Audrey Kwon

Personal information
- National team: United States
- Born: June 16, 2006 (age 20) Seoul, South Korea
- Home town: Los Angeles, California, U.S.
- Height: 5 ft 3 in (160 cm)

Sport
- Sport: Artistic swimming
- Club: La Mirada Aquabelles

Medal record
Artistic swimming
Representing United States
Olympic Games
| Silver medal – second place | 2024 Paris | Team |
World Championships
| Silver medal – second place | 2023 Fukuoka | Team acrobatic routine |
| Bronze medal – third place | 2023 Fukuoka | Team technical routine |
| Bronze medal – third place | 2024 Doha | Team acrobatic routine |
| Bronze medal – third place | 2024 Doha | Team free routine |
Pan American Games
| Silver medal – second place | 2023 Santiago | Team |

= Audrey Kwon =

South Korean-American synchronised swimmer (born 2006)

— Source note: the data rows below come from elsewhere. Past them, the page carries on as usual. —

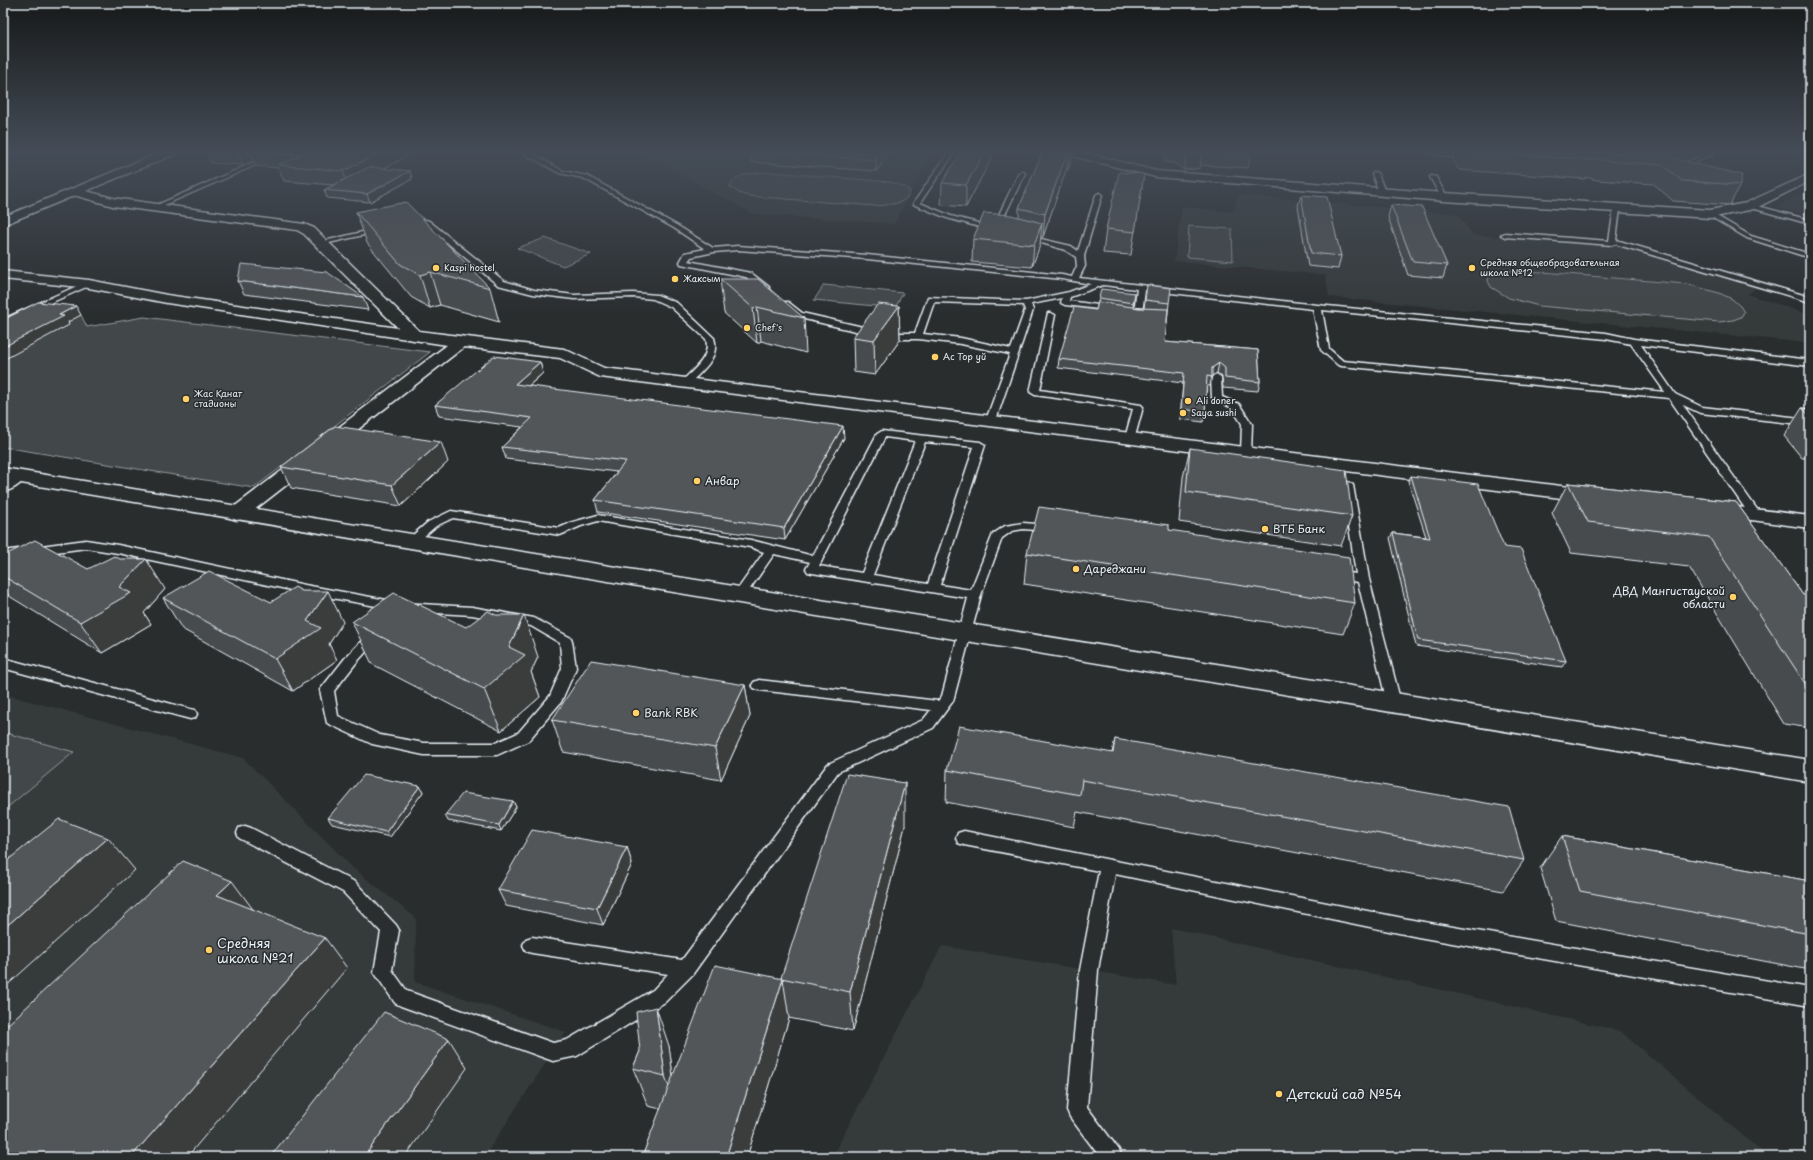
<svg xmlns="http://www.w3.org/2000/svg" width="1813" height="1160" font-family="'Playpen Sans',sans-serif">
	<rect width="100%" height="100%" fill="#2a2d2e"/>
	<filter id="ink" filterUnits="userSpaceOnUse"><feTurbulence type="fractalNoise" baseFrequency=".025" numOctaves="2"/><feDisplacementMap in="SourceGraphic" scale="8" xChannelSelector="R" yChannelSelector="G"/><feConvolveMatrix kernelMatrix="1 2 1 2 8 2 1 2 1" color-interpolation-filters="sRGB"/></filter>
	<g filter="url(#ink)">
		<path fill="#363a3b" d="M639,153H932L894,224L754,214Z
			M1810,190V216L1775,207Z
			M1238,195L1457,214L1473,235L1626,247L1756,288L1748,294L1810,315V343L1329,297L1325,275L1174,261L1182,207L1233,212Z
			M3,694L243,758L353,868L416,918L415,982L566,1032L484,1157H3Z
			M1171,928L1620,1031L1768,1157H832L942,946L1176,985Z"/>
		<path fill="#424648" stroke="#959ca0" d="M771,172L891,182L907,188L910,192C907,205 885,205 874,206L748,196L739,193L730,187C732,172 760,173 771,172Z
			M1189,226L1232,229L1233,261L1187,257Z
			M545,238L591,254L563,266L517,248Z
			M1518,270L1686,284L1719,293L1732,299L1740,306L1744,312L1741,317L1733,320L1719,322L1539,306L1509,298L1491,287L1488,281L1489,276L1505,271Z
			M824,285L903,293L895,308L814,300Z
			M44,312L81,315L87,327L144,317L430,352L254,488L3,447V332Z
			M3,732L74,752L3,811Z"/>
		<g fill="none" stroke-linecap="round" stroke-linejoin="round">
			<g stroke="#e8f1f8" stroke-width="3">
				<path id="lane" d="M275,153H283L155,209L150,208Z
					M523,153H531L563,171L587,176L678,226L713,248L738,246L867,255L1062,275L1072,277L1077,266L1076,257L1065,250L1022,237L1028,236L1071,246L1078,251L1096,195L1099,193L1102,195L1084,256L1085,266L1079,278L1317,305L1606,333L1634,339L1810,360V366L1641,345L1675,394L1702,407L1810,419V425L1700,413L1683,405L1761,515L1755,518L1751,517L1669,398L1341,366L1338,365L1321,350L1313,309L1145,290L1142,313L1138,315L1134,313L1137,289L1103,285L1070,297L1069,301L1112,307H1115V311L1065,305L1061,303L1062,298L1031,304L1033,310L996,420L991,423L986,420L1010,354L961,344L918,339H889L796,317L781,304L782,302H788L802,313L889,333H915L928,297L1026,301L1069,292L1091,284L1062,279L867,259L738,250L714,252L691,257L688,261L751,273L769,287V291H766L746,277L681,264L680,262L685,253L705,249L674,228L583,178L559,173ZM934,302L1023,305L1025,310L1011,349L961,338L923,334ZM1322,310L1606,339L1631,344L1665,392L1343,361L1329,349Z
					M948,153H954L920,203L951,216L993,227L1019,173L1022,171L1025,173L998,229L994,231L947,218L913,204Z
					M1427,153H1445L1473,158L1470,160Z
					M1706,153H1714L1678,170L1673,169Z
					M1375,172L1378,174L1385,192L1384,193L1379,192L1372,174Z
					M1431,176L1436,177L1447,197L1446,198L1441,197L1430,177Z
					M1750,204L1810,220V224L1748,207V205Z
					M1617,206L1620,208L1616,240L1810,297V302L1615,244L1612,245L1505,237L1501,235L1505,233L1609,241L1614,208Z
					M1710,212L1751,236L1810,254V258L1747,238L1708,215L1707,214Z
					M422,219L429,221L504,281L534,290L574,295L633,293L657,295L677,303L714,338C720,358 702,371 689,384H683L681,382L683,380C694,369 711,357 706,339L671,307L653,299L633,297L574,299L533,294L498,285L425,224L409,225L406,223Z
					M379,228L381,229V231L320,245L316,243Z
					M86,282H89L93,284L3,324V319Z
					M1048,313H1051L1055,315L1040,390L1141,405L1143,407L1134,440H1126L1125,438L1133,409L1035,395L1030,392Z
					M1216,374L1221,377L1222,397L1239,404L1252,424L1251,454L1250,456L1246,457L1241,454L1242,424L1232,408L1212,398L1211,377Z
					M882,431L980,442L985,445L940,585L971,590L993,534L1005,526L1023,523L1050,525L1056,528L1050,531L1023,529L1012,531L1002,538L981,595L953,701L933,728L838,772L692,975L665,1002L577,1056L553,1061L401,1006L395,1003L374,972L381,932L343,892L239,838L237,833L239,828L245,826L251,828L355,882L396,925L399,930L392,970L407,991L553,1043L567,1040L653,990L668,974L532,953L526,951L523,945L526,939L532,937L682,960L828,764L923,720L931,710L759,690L754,688L752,685L754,682L759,680L938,701L942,696L968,598L812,573L808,572L806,569L810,562L774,554L743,599H735L733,596L764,552L750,547L598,521L581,526L560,535L453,518L436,526L415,544H407L405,542L428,522L451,511L559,528L573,522L598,515L751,540L813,556L877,434ZM885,437L915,441L862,573L819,566ZM925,442L974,447L928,584L873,575Z
					M1348,482L1353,485L1369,579L1401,703L1399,707L1394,708L1389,707L1387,703L1358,582L1332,578L1330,575L1332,572L1336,571L1356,574L1343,485Z
					M86,540L118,545L305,585L403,603L472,607L534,618L571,638L572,641L576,668L561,702L528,741L497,755H424L372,744L327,723L320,690L346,657L370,632L375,631L380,632L381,635L356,663L334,691L338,716L380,735L424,743H495L518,733L550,696L562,668L560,643L531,626L472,615L403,611L305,593L118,553L86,548L3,559V551Z
					M3,658L190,709L195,710L197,714L195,718L190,719L3,668Z
					M964,831L1418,921L1810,988V1006L1418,937L1115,874L1098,970L1087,1107L1119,1150L1122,1157H1100L1070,1117L1067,1110L1080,970L1099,871L964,845L958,843L956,838L958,833Z"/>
			</g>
			<g stroke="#e8f1f8" stroke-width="3">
				<path id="street" d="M1068,153H1086L1156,171L1444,193L1710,210L1746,203L1810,174V181L1754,209L1710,218L1444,201L1156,177L1069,155Z
					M74,188L113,198L304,224L314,228L419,331L564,349L604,368L1593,490L1600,492L1603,496L1600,500L1593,502L600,377L560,358L464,347L244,518L237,520L230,518L227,514L230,510L447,345L167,303L89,288L3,279V271L89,280L167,295L398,328L304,234L297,230L113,206L70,194L68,192Z
					M16,471L23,473L26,477C20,485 12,490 3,492V477L9,473Z
					M1714,504L1810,516V528L1707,514L1704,510L1707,506Z"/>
			</g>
			<g stroke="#e8f1f8" stroke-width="3">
				<path id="secondary" d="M159,153H174L173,155L3,225V217Z
					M3,468L1810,760V782L3,480Z"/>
			</g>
			<use href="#lane" fill="#2a2d2e" fill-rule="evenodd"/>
			<use href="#street" fill="#2a2d2e" fill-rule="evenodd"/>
			<use href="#secondary" fill="#2a2d2e" fill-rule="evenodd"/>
		</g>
		<path fill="#474b4d" stroke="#e8f1f8" d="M207,153H413L383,169L410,171L412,179L370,202L327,198L324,190L334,185L284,181L279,168L256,166L254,161L243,165L211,163Z
			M750,153H890L876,171L751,162Z
			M1042,153H1068V154V153H1073L1072,157L1068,170H1066L1043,237H1041L1040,245L1032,267L972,262L973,239L1019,217V208Z
			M1160,153H1251L1248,168L1200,165V168L1184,170L1174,163L1165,162V157Z
			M1450,153H1661L1660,154L1675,159L1740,185L1730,205L1673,201L1654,184L1597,180L1586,177L1585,179L1459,170L1453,160L1455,153Z
			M992,157L966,207L941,205L942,183Z
			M1144,174L1131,255L1103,253L1106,229Z
			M1301,195L1341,256L1338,269L1308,266L1298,206Z
			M1391,205L1447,265L1443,278L1408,275L1388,217Z
			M356,212L490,288L499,322L440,305L430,308L411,297L367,243Z
			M720,279L804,318L806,353L761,341L757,343L724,313Z
			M238,281L363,297L368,310L244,294Z
			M1147,285L1169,303L1165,342L1258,350L1260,382L1258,391L1223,388L1222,377L1217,373L1212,376L1210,386H1207L1205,412L1203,422L1180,419L1183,383L1058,368L1059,359L1096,310L1099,298L1135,293L1133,307L1144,308Z
			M899,306L900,340L875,375L854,372L853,337Z
			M540,362L543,373L529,386L844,438L785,540L598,512L595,500L617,472L506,459L502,447L522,427L439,416L435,405Z
			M1802,408L1810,409V458H1802L1784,436Z
			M1190,448L1352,516L1341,546L1179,522L1183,477Z
			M448,462L401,506L291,488L281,467Z
			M1411,476L1504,547L1566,661L1562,667L1416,646L1390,538L1393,533L1426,537L1408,481Z
			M1568,483L1736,502L1803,595L1810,596V728L1784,724L1689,567L1571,553L1552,513Z
			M1169,530L1355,603L1343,634L1024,584L1027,553Z
			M3,556L88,569L165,589L144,613L151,624L102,653L9,596L3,588Z
			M163,598L271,602L343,622L329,644L337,660L293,691L182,629Z
			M352,622L466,627L538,657L531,672L540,697L501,731L372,664Z
			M745,685L750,716L721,780L563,752L552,720Z
			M1115,739L1524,860L1503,891L1077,812L1074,827L946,802L947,770L1112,753Z
			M420,786L423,792L390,837L332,824L328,818Z
			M513,801L516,807L501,831L448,821L445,815Z
			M905,826L853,1031L789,1018L747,1157H642L661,1109L648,1106L633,1068L640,1051L669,1046L673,1076L781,978Z
			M1562,836L1810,881V970L1556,921L1540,868Z
			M627,847L632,864L603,925L506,906L498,890Z"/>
		<path fill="#3a3d3e" stroke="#e8f1f8" d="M238,153H250L254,161L243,165Z
			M379,153H413L348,187L343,171Z
			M881,153H890L876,171V160Z
			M984,153H992V157L966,207V185Z
			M1067,153H1068L1066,170L1043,237L1045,214Z
			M1070,153H1073L1072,157L1068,170Z
			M1187,153H1202L1200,168L1184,170Z
			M410,171L412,179L370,202L367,194Z
			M1042,223L1040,245L1032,267L1034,245Z
			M430,272L440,305L430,308L420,275Z
			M76,306L81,315L68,322L69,325L3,360V347L59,315Z
			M899,306L900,340L875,375L874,340Z
			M757,307L761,341L757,343L753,308Z
			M540,362L543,373L518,395L515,384Z
			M1219,363L1217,373L1210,377L1212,368Z
			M843,426L844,438L785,540L784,528Z
			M441,442L448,462L401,506L392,485Z
			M146,559L165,589L144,613L151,624L102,653L80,622L119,587Z
			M328,591L343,622L329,644L337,660L293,691L275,659L307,621Z
			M524,615L538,657L531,672L540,697L501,731L484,689L509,647Z
			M745,685L750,716L721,780L715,748Z
			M905,783V826L853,1031L850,992Z
			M420,786L423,792L390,837L386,832Z
			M513,801L516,807L501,831L499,825Z
			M108,838L135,870L3,989V929Z
			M627,847L632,864L603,925L597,908Z
			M232,881L255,912L217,895Z
			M325,938L347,968L187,1157H131Z
			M783,979L789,1018L747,1157H726Z
			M656,1007L669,1046L678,1113L665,1076Z
			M449,1039L467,1068L405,1157H364Z"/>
		<path fill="#535759" stroke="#e8f1f8" d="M271,153H379L343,171L278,165L300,156Z
			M782,153H881L876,160Z
			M960,153H984L966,185L942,183Z
			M1042,153H1067L1045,214L1019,208Z
			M1491,153H1643L1671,155L1675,159L1742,175L1740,185L1682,181L1663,165L1606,161L1594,158L1593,160Z
			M369,167L410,171L367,194L324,190Z
			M1119,172L1144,174L1135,232L1106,229Z
			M1301,195L1327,197L1341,256L1311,253Z
			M406,202L490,288L430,272L420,275L400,264L356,212Z
			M1391,205L1422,207L1447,265L1413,262Z
			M984,213L1011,215L1042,223L1034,245L973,239Z
			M241,264L327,272L363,297L238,281Z
			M720,279H758L804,318L757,307L753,308Z
			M1147,285L1171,288L1169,303L1145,300Z
			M1101,289L1135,293L1133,303L1099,298Z
			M38,302L76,306L59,315L64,316L3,347V320Z
			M1098,302L1139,308L1168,309L1165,342L1258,350L1260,382L1225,378V368L1219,363L1212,368V377L1207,376L1205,412L1181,409L1184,373L1059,359L1074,307L1096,310Z
			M878,304L899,306L874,340L853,337Z
			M494,356L540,362L515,384L843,426L784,528L595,500L626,461L502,447L532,418L435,405Z
			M1802,408L1810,409V416Z
			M335,426L441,442L392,485L281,467Z
			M1190,448L1346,470L1352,516L1186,492Z
			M1411,476L1478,484L1504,547L1521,549L1566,661L1418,640L1393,533L1430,538Z
			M1568,483L1736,502L1803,595L1810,596V691L1709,537L1588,522Z
			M1039,507L1169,525V530L1349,557L1355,603L1027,553Z
			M35,540L88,569L114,556L120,559H146L119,587L131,593L80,622L3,576V556Z
			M209,571L271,602L295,587L302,591H328L307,621L321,628L275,659L163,598Z
			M394,593L466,627L488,611L496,615H524L509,647L525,655L484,689L352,622Z
			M591,660L745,685L715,748L552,720Z
			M959,726L1113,753L1115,739L1509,807L1524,860L1082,780L1080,795L947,770Z
			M847,774L905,783L850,992L781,978Z
			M364,775L420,786L386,832L328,818Z
			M463,793L513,801L499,825L445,815Z
			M59,819L108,838L3,929V864Z
			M532,830L627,847L597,908L498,890Z
			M1562,836L1810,881V934L1580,891Z
			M183,861L232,881L217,895L325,938L131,1157H3V1029Z
			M715,965L783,979L726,1157H642Z
			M656,1007L665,1076L633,1068L640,1051L636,1012Z
			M384,1012L449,1039L364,1157H270Z"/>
	</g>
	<linearGradient id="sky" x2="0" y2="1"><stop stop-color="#171919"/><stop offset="0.48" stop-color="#444c57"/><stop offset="1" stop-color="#444c57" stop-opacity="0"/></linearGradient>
	<rect width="1813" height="316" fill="url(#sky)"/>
	<g fill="#ffd166" stroke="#2a2d2e" stroke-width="1.5">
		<circle cx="436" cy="268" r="4"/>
		<circle cx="1472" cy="268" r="4"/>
		<circle cx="675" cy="279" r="4"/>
		<circle cx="747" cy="328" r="4"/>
		<circle cx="935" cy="357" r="4"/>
		<circle cx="186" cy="399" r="4"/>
		<circle cx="1188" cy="401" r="4"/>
		<circle cx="1183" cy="413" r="4"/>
		<circle cx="697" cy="481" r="4"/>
		<circle cx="1265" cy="529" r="4"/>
		<circle cx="1076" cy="569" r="4"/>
		<circle cx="1733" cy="597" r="4"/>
		<circle cx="636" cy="713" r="4"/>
		<circle cx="209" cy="950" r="4"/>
		<circle cx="1279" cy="1094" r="4"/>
	</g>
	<g text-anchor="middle" stroke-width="3" stroke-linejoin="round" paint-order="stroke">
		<g font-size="9" fill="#e8f1f8" stroke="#2a2d2e" text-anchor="start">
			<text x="1480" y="266">Средняя общеобразовательная<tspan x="1480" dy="10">школа №12</tspan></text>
			<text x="444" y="271">Kaspi hostel</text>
			<text x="683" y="282">Жаксым</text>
			<text x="755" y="331">Chef's</text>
			<text x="943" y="360">Ас Тор уй</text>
			<text x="194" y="397">Жас Қанат<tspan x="194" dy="10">стадионы</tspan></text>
			<text x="1196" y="404">Ali doner</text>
			<text x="1191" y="416">Saya sushi</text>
		</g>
		<g font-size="11" fill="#e8f1f8" stroke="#2a2d2e" text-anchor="start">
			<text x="705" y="485">Анвар</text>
			<text x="1273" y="533">ВТБ Банк</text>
			<text x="1084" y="573">Дареджани</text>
			<text x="1725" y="595" text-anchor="end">ДВД Мангистауской<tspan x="1725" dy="13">области</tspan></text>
			<text x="644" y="717">Bank RBK</text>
		</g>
		<g font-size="13" fill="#e8f1f8" stroke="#2a2d2e" text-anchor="start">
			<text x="217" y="948">Средняя<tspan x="217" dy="15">школа №21</tspan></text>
			<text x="1287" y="1099">Детский сад №54</text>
		</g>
	</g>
	<rect width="1813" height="1160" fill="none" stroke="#2a2d2e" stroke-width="16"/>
	<rect x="8" y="8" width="1797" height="1144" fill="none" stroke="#e8f1f8" stroke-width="1.5" filter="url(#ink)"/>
</svg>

Audrey Kwon (born June 16, 2006) is a South Korean-American synchronised swimmer.

== Early life ==
Kwon moved to the United States when she was two years old. She began artistic swimming when she was eight.

==Career==
In July 2023 at the World Championships in Fukuoka, Kwon was part of the American team that won silver in the team acrobatic routine and bronze in the team technical routine. In November 2023 at the Pan American Games in Santiago, she was part of the American team that took silver in the team event. In February 2024 at the World Championships in Doha, Kwon was part of the American team that won bronze in the acrobatic team routine and team free routine. Kwon was part of the swim team that won silver during the 2024 Summer Olympics.